Yaroslavsky criticized those who fear shifting the problem from one community to another, those who say "let's not move this problem from here to there" and resist providing services that might draw people to their streets.

"The problem is acute in skif row, but that's not the only place we have the problem," said Yaroslavsky, who represents the county district that includes the Westside. "Every community has significant numbers of people. We don't need to bring homeless to those communities.
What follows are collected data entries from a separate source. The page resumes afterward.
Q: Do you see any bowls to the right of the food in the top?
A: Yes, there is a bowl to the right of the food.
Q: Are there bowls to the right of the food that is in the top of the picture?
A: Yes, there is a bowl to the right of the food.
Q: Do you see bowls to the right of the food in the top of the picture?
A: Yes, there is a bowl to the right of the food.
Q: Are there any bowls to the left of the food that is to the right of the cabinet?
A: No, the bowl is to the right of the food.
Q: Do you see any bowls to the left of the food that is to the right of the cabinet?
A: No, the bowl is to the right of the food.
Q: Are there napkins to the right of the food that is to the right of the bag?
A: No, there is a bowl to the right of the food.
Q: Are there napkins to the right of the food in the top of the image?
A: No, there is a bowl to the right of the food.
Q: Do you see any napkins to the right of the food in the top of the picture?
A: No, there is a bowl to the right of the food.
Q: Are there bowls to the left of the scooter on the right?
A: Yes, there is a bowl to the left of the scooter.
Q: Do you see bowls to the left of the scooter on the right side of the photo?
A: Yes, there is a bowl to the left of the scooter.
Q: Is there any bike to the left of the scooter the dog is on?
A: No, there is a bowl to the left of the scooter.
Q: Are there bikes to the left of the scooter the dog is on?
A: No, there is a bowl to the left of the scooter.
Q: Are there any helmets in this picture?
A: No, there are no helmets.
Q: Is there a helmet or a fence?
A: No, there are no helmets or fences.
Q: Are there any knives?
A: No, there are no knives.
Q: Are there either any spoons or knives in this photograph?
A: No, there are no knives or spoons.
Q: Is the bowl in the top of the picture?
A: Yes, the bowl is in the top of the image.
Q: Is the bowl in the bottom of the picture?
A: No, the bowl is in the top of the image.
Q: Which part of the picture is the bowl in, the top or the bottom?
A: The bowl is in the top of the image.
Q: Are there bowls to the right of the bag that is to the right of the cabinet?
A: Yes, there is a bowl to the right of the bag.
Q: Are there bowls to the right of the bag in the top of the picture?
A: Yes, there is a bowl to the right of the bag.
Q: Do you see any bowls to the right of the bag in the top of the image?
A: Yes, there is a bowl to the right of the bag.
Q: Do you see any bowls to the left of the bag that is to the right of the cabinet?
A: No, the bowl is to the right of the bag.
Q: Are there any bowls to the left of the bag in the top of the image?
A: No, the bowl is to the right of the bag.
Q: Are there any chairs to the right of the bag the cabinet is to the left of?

We need to bring services and compassion."

LA City Council member Bill Rosendahl, who represents a Westside District that “embraces” Santa Monica, said his office phones “were ringing off the hook” after he was quoted in the Los Angeles Times saying, “We will all take our fair share of responsibility."

Rosendahl, whose district includes a potential site in Venice, reiterated his stance at Thursday’s press conference. “It can be put in such a way that it can be put in classy outfits,” he said of the proposed facilities. “We all need to take our share of responsibility.”

Rosendahl said that he and Santa Monica Council member Bobby Shriver are “looking at three buildings right now” on the Veterans Administration grounds in Westwood that could be turned into permanent housing with services for 600 homeless vets.

“This is a human tragedy of great dimensions,” said Rosendahl. “This is a disgrace we have to live with.”

Los Angeles County Sheriff Leroy Baca said that 1,400 homeless individuals sleep in the county jail each night, making it the region’s largest homeless shelter. Officials, Baca said, should look to Pasadena and Santa Monica, cities that have proper outreach programs.

Baca also called for “a court for the homeless,” similar to the community courts proposed by former County Supervisor Ed Edelman, who was recently hired by the City of Santa Monica to help coordinate regional efforts to address the homeless problem.

The homeless, Baca said, are “put in jail for urinating on the street… (They) go to county jail just for the simple reason of attending to their bodily needs,” he said.

While acknowledging that homelessness is a national problem, local officials said it’s time to stop planning and start acting.

"This ten-year plan is a road map," said LA Council member Jan Perry, whose district includes "ground zero" in skid row. "Now we have to implement the best it has to offer."

"We have a lot of plans floating around," said Yaroslavsky. "The time for plans, the time for talking is over. It's time to act."